Source records:
▼
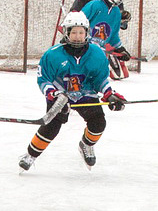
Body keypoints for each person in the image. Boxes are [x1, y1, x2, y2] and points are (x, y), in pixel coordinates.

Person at [18, 11, 126, 172]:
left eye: (81, 32)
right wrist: (53, 94)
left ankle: (86, 145)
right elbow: (44, 79)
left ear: (87, 33)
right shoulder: (52, 54)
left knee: (98, 122)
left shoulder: (97, 53)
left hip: (85, 93)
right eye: (73, 32)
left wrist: (109, 94)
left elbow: (100, 80)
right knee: (51, 127)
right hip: (60, 95)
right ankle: (30, 155)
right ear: (66, 33)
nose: (77, 36)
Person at [80, 0, 131, 79]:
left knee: (97, 76)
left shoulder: (116, 11)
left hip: (99, 52)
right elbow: (78, 22)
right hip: (84, 49)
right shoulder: (94, 5)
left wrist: (120, 49)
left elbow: (113, 35)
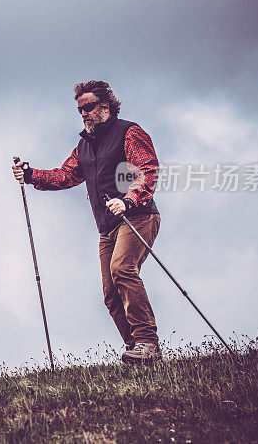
▲
§ WHAT THE EXERCISE ASKS:
Answer with the number alone after tallying the lines of the entries above that contain the word "shoulder".

§ EXERCISE SOLUTION:
4